3. Detangling Single-Molecule Biophysics through Bayesian Methods
Our research focuses on developing statistical and computational methods to better understand how individual molecules behave inside cells. A key challenge in this area is that the experimental data are often extremely noisy, making it hard to extract reliable information about how molecules move and change shape. To address this, we use Bayesian approaches—tools that explicitly account for uncertainty—to analyze single-molecule fluorescence experiments (such as FRET). This allows us to more accurately track the conformational dynamics of important systems, including how protective protein complexes bind to the ends of chromosomes (telomeres) to safeguard the genome.

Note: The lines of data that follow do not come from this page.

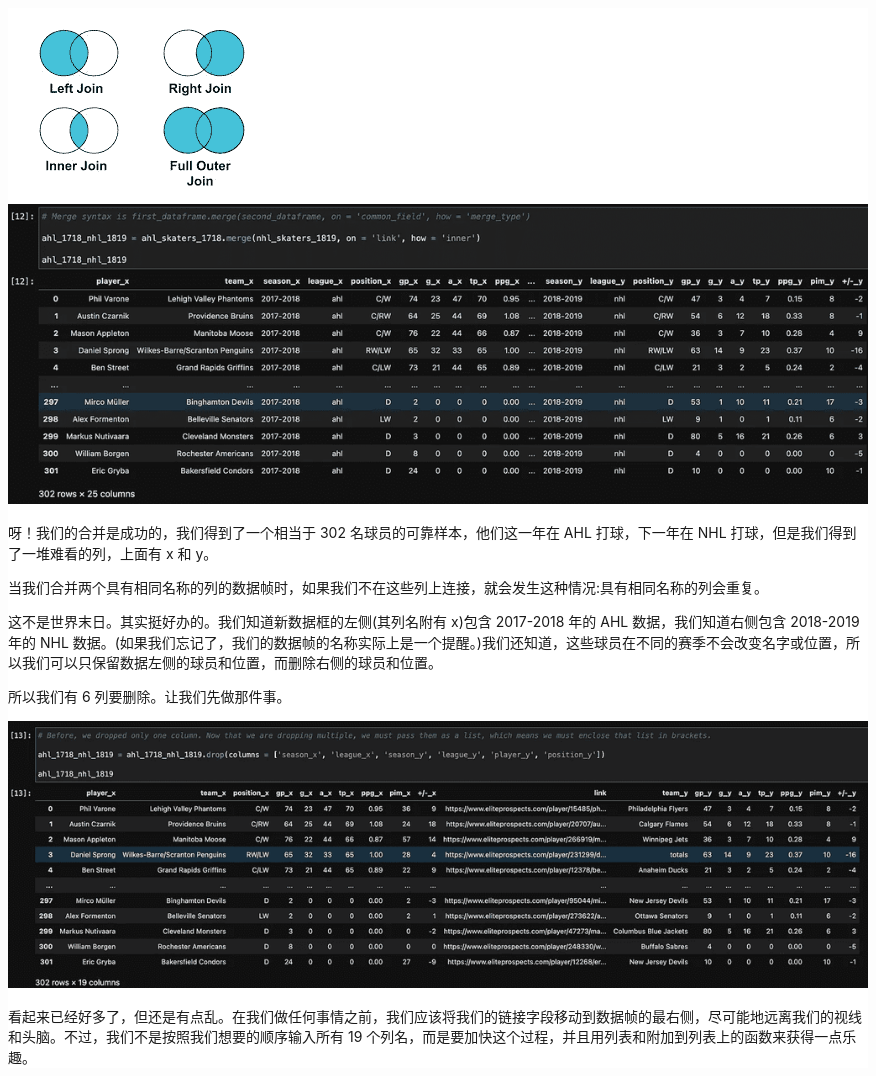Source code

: ![](img/25470a0fa9eed9cd0413f34d993d64a5.png)![](img/5248cc0a1676047219f9ff04a4bfe851.png)

呀！我们的合并是成功的，我们得到了一个相当于 302 名球员的可靠样本，他们这一年在 AHL 打球，下一年在 NHL 打球，但是我们得到了一堆难看的列，上面有 x 和 y。

当我们合并两个具有相同名称的列的数据帧时，如果我们不在这些列上连接，就会发生这种情况:具有相同名称的列会重复。

这不是世界末日。其实挺好办的。我们知道新数据框的左侧(其列名附有 x)包含 2017-2018 年的 AHL 数据，我们知道右侧包含 2018-2019 年的 NHL 数据。(如果我们忘记了，我们的数据帧的名称实际上是一个提醒。)我们还知道，这些球员在不同的赛季不会改变名字或位置，所以我们可以只保留数据左侧的球员和位置，而删除右侧的球员和位置。

所以我们有 6 列要删除。让我们先做那件事。

![](img/0ee7f3cd38051697fbc4d943bbb0d55b.png)

看起来已经好多了，但还是有点乱。在我们做任何事情之前，我们应该将我们的链接字段移动到数据帧的最右侧，尽可能地远离我们的视线和头脑。不过，我们不是按照我们想要的顺序输入所有 19 个列名，而是要加快这个过程，并且用列表和附加到列表上的函数来获得一点乐趣。
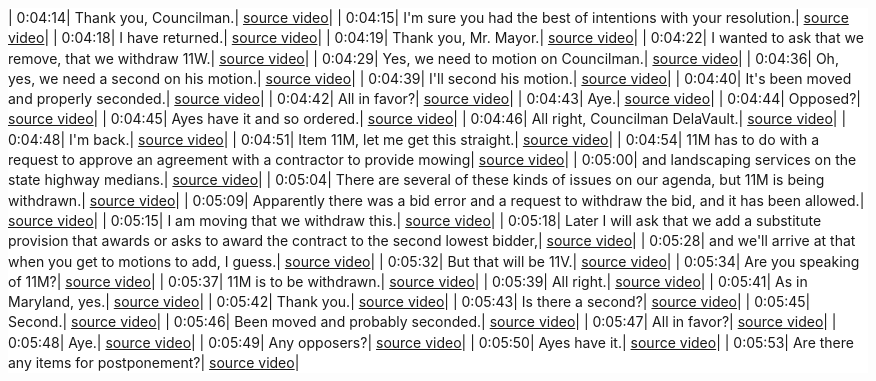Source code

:| 0:04:14| Thank you, Councilman.| [source video](https://archive.org/details/citycouncil110322?start=254)|
| 0:04:15| I'm sure you had the best of intentions with your resolution.| [source video](https://archive.org/details/citycouncil110322?start=255)|
| 0:04:18| I have returned.| [source video](https://archive.org/details/citycouncil110322?start=258)|
| 0:04:19| Thank you, Mr. Mayor.| [source video](https://archive.org/details/citycouncil110322?start=259)|
| 0:04:22| I wanted to ask that we remove, that we withdraw 11W.| [source video](https://archive.org/details/citycouncil110322?start=262)|
| 0:04:29| Yes, we need to motion on Councilman.| [source video](https://archive.org/details/citycouncil110322?start=269)|
| 0:04:36| Oh, yes, we need a second on his motion.| [source video](https://archive.org/details/citycouncil110322?start=276)|
| 0:04:39| I'll second his motion.| [source video](https://archive.org/details/citycouncil110322?start=279)|
| 0:04:40| It's been moved and properly seconded.| [source video](https://archive.org/details/citycouncil110322?start=280)|
| 0:04:42| All in favor?| [source video](https://archive.org/details/citycouncil110322?start=282)|
| 0:04:43| Aye.| [source video](https://archive.org/details/citycouncil110322?start=283)|
| 0:04:44| Opposed?| [source video](https://archive.org/details/citycouncil110322?start=284)|
| 0:04:45| Ayes have it and so ordered.| [source video](https://archive.org/details/citycouncil110322?start=285)|
| 0:04:46| All right, Councilman DelaVault.| [source video](https://archive.org/details/citycouncil110322?start=286)|
| 0:04:48| I'm back.| [source video](https://archive.org/details/citycouncil110322?start=288)|
| 0:04:51| Item 11M, let me get this straight.| [source video](https://archive.org/details/citycouncil110322?start=291)|
| 0:04:54| 11M has to do with a request to approve an agreement with a contractor to provide mowing| [source video](https://archive.org/details/citycouncil110322?start=294)|
| 0:05:00| and landscaping services on the state highway medians.| [source video](https://archive.org/details/citycouncil110322?start=300)|
| 0:05:04| There are several of these kinds of issues on our agenda, but 11M is being withdrawn.| [source video](https://archive.org/details/citycouncil110322?start=304)|
| 0:05:09| Apparently there was a bid error and a request to withdraw the bid, and it has been allowed.| [source video](https://archive.org/details/citycouncil110322?start=309)|
| 0:05:15| I am moving that we withdraw this.| [source video](https://archive.org/details/citycouncil110322?start=315)|
| 0:05:18| Later I will ask that we add a substitute provision that awards or asks to award the contract to the second lowest bidder,| [source video](https://archive.org/details/citycouncil110322?start=318)|
| 0:05:28| and we'll arrive at that when you get to motions to add, I guess.| [source video](https://archive.org/details/citycouncil110322?start=328)|
| 0:05:32| But that will be 11V.| [source video](https://archive.org/details/citycouncil110322?start=332)|
| 0:05:34| Are you speaking of 11M?| [source video](https://archive.org/details/citycouncil110322?start=334)|
| 0:05:37| 11M is to be withdrawn.| [source video](https://archive.org/details/citycouncil110322?start=337)|
| 0:05:39| All right.| [source video](https://archive.org/details/citycouncil110322?start=339)|
| 0:05:41| As in Maryland, yes.| [source video](https://archive.org/details/citycouncil110322?start=341)|
| 0:05:42| Thank you.| [source video](https://archive.org/details/citycouncil110322?start=342)|
| 0:05:43| Is there a second?| [source video](https://archive.org/details/citycouncil110322?start=343)|
| 0:05:45| Second.| [source video](https://archive.org/details/citycouncil110322?start=345)|
| 0:05:46| Been moved and probably seconded.| [source video](https://archive.org/details/citycouncil110322?start=346)|
| 0:05:47| All in favor?| [source video](https://archive.org/details/citycouncil110322?start=347)|
| 0:05:48| Aye.| [source video](https://archive.org/details/citycouncil110322?start=348)|
| 0:05:49| Any opposers?| [source video](https://archive.org/details/citycouncil110322?start=349)|
| 0:05:50| Ayes have it.| [source video](https://archive.org/details/citycouncil110322?start=350)|
| 0:05:53| Are there any items for postponement?| [source video](https://archive.org/details/citycouncil110322?start=353)|
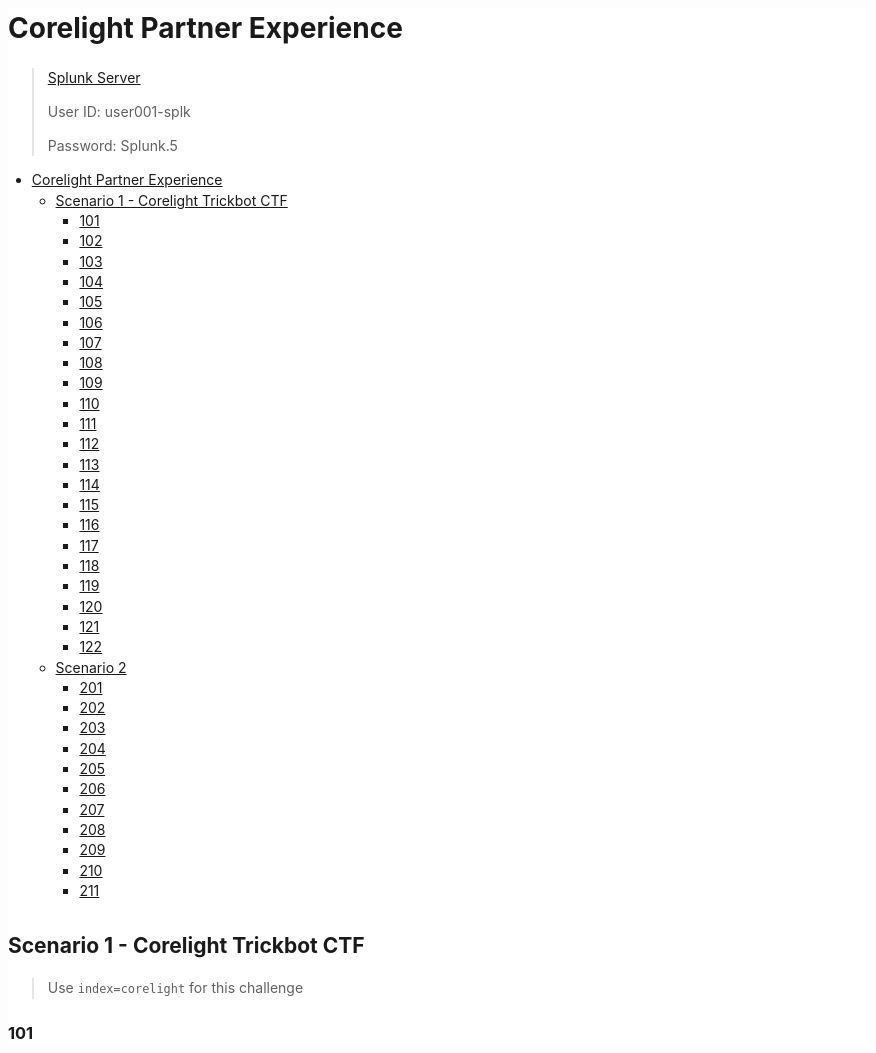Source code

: # Corelight Partner Experience

> [Splunk Server](https://corelight.splunk.show)
>
> User ID: user001-splk
>
> Password: Splunk.5

- [Corelight Partner Experience](#corelight-partner-experience)
  - [Scenario 1 - Corelight Trickbot CTF](#scenario-1---corelight-trickbot-ctf)
    - [101](#101)
    - [102](#102)
    - [103](#103)
    - [104](#104)
    - [105](#105)
    - [106](#106)
    - [107](#107)
    - [108](#108)
    - [109](#109)
    - [110](#110)
    - [111](#111)
    - [112](#112)
    - [113](#113)
    - [114](#114)
    - [115](#115)
    - [116](#116)
    - [117](#117)
    - [118](#118)
    - [119](#119)
    - [120](#120)
    - [121](#121)
    - [122](#122)
  - [Scenario 2](#scenario-2)
    - [201](#201)
    - [202](#202)
    - [203](#203)
    - [204](#204)
    - [205](#205)
    - [206](#206)
    - [207](#207)
    - [208](#208)
    - [209](#209)
    - [210](#210)
    - [211](#211)

## Scenario 1 - Corelight Trickbot CTF

> Use `index=corelight` for this challenge

### 101
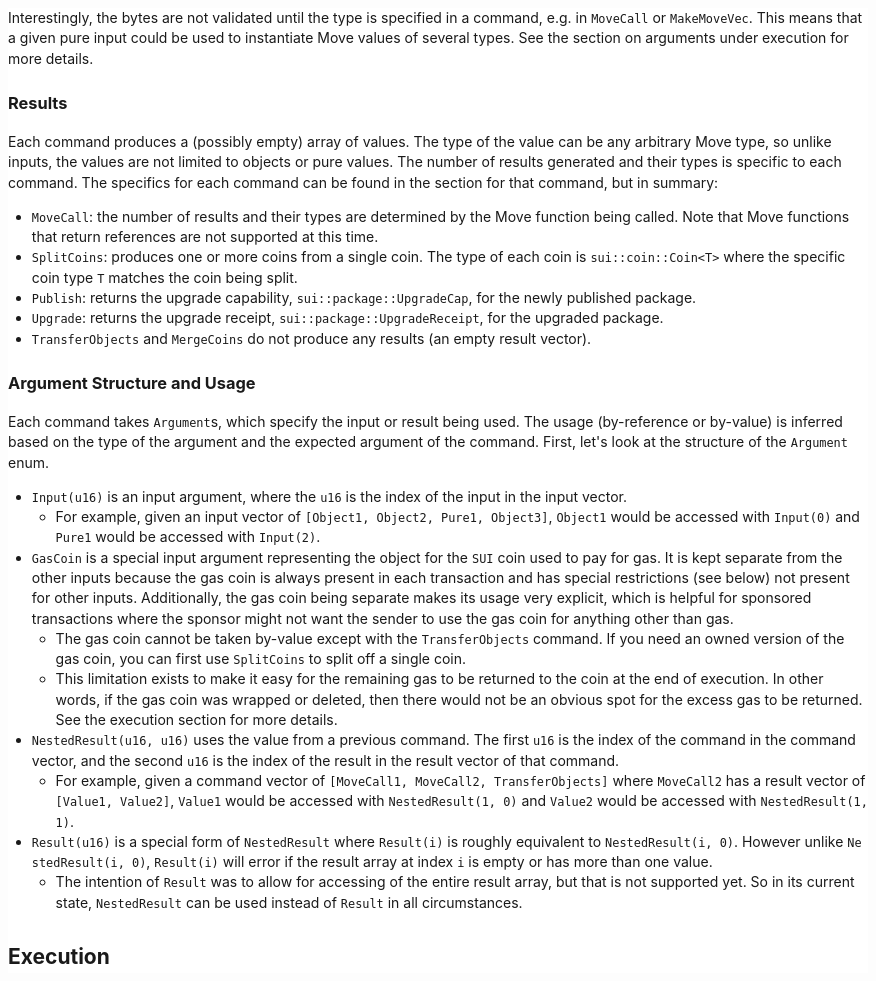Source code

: Interestingly, the bytes are not validated until the type is specified in a command, e.g. in `MoveCall` or `MakeMoveVec`. This means that a given pure input could be used to instantiate Move values of several types. See the section on arguments under execution for more details.

### Results

Each command produces a (possibly empty) array of values. The type of the value can be any arbitrary Move type, so unlike inputs, the values are not limited to objects or pure values. The number of results generated and their types is specific to each command. The specifics for each command can be found in the section for that command, but in summary:

- `MoveCall`: the number of results and their types are determined by the Move function being called. Note that Move functions that return references are not supported at this time.
- `SplitCoins`: produces one or more coins from a single coin. The type of each coin is `sui::coin::Coin<T>` where the specific coin type `T` matches the coin being split.
- `Publish`: returns the upgrade capability, `sui::package::UpgradeCap`, for the newly published package.
- `Upgrade`: returns the upgrade receipt, `sui::package::UpgradeReceipt`, for the upgraded package.
- `TransferObjects` and `MergeCoins` do not produce any results (an empty result vector).

### Argument Structure and Usage

Each command takes `Argument`s, which specify the input or result being used. The usage (by-reference or by-value) is inferred based on the type of the argument and the expected argument of the command. First, let's look at the structure of the `Argument` enum.

- `Input(u16)` is an input argument, where the `u16` is the index of the input in the input vector.
  - For example, given an input vector of `[Object1, Object2, Pure1, Object3]`, `Object1` would be accessed with `Input(0)` and `Pure1` would be accessed with `Input(2)`.
- `GasCoin` is a special input argument representing the object for the `SUI` coin used to pay for gas. It is kept separate from the other inputs because the gas coin is always present in each transaction and has special restrictions (see below) not present for other inputs. Additionally, the gas coin being separate makes its usage very explicit, which is helpful for sponsored transactions where the sponsor might not want the sender to use the gas coin for anything other than gas.
  - The gas coin cannot be taken by-value except with the `TransferObjects` command. If you need an owned version of the gas coin, you can first use `SplitCoins` to split off a single coin.
  - This limitation exists to make it easy for the remaining gas to be returned to the coin at the end of execution. In other words, if the gas coin was wrapped or deleted, then there would not be an obvious spot for the excess gas to be returned. See the execution section for more details.
- `NestedResult(u16, u16)` uses the value from a previous command. The first `u16` is the index of the command in the command vector, and the second `u16` is the index of the result in the result vector of that command.
  - For example, given a command vector of `[MoveCall1, MoveCall2, TransferObjects]` where `MoveCall2` has a result vector of `[Value1, Value2]`, `Value1` would be accessed with `NestedResult(1, 0)` and `Value2` would be accessed with `NestedResult(1, 1)`.
- `Result(u16)` is a special form of `NestedResult` where `Result(i)` is roughly equivalent to `NestedResult(i, 0)`. However unlike `NestedResult(i, 0)`, `Result(i)` will error if the result array at index `i` is empty or has more than one value.
  - The intention of `Result` was to allow for accessing of the entire result array, but that is not supported yet. So in its current state, `NestedResult` can be used instead of `Result` in all circumstances.

## Execution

We also apply similar statistical ideas to imaging. In particular, we have created Bayesian-SIM, a method that improves the resolution of structured illumination microscopy by carefully accounting for noise, bringing image quality close to the physical resolution limits of the technique without needing large training datasets.
Taken together, this work connects advanced statistical inference with single-molecule spectroscopy and cutting-edge microscopy, providing new ways to reveal the physical principles that underlie how biomolecules function.